### Exercise text:
- Conference: Sun Belt Conference
- Record: 6–6 (5–3 Sun Belt)
- Head coach: Charlie Weatherbie (7th season);
- Co-offensive coordinators: Jonas Weatherbie (1st season); Vance Vice (1st season);
- Defensive coordinator: Troy Reffett (1st season)
- Home stadium: Malone Stadium

= 2009 Louisiana–Monroe Warhawks football team =

American college football season

The 2009 Louisiana–Monroe Warhawks football team represented University of Louisiana at Monroe as a member of the Sun Belt Conference during the 2009 NCAA Division I FBS football season. Led by Charlie Weatherbie in his seventh and final season as head coach, the Warhawks compiled an overall record of 6–6 with a mark of 5–3 in conference play, tying for third place in the Sun Belt. Louisiana–Monroe was bowl eligible, but was not invited to a bowl game. The team played home games at Malone Stadium in Monroe, Louisiana.

Weatherbie was fired at the end of the season. He compiled an overall record of 31–51 in seven seasons as head coach for the Warhawks.

### Dataset entries:
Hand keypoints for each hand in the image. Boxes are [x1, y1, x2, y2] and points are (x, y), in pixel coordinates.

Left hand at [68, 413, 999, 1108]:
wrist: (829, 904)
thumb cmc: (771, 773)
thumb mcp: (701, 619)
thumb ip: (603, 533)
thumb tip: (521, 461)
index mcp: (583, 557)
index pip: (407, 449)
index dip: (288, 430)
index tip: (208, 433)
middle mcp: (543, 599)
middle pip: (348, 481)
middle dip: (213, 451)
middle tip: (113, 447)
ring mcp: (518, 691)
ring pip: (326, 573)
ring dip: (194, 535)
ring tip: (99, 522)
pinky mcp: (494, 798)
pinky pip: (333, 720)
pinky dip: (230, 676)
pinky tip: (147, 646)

### What you should do:
Reproduce the full text on the 2009 Louisiana–Monroe Warhawks football team verbatim.

### Response area:
- Conference: Sun Belt Conference
- Record: 6–6 (5–3 Sun Belt)
- Head coach: Charlie Weatherbie (7th season);
- Co-offensive coordinators: Jonas Weatherbie (1st season); Vance Vice (1st season);
- Defensive coordinator: Troy Reffett (1st season)
- Home stadium: Malone Stadium

= 2009 Louisiana–Monroe Warhawks football team =

American college football season

The 2009 Louisiana–Monroe Warhawks football team represented University of Louisiana at Monroe as a member of the Sun Belt Conference during the 2009 NCAA Division I FBS football season. Led by Charlie Weatherbie in his seventh and final season as head coach, the Warhawks compiled an overall record of 6–6 with a mark of 5–3 in conference play, tying for third place in the Sun Belt. Louisiana–Monroe was bowl eligible, but was not invited to a bowl game. The team played home games at Malone Stadium in Monroe, Louisiana.

Weatherbie was fired at the end of the season. He compiled an overall record of 31–51 in seven seasons as head coach for the Warhawks.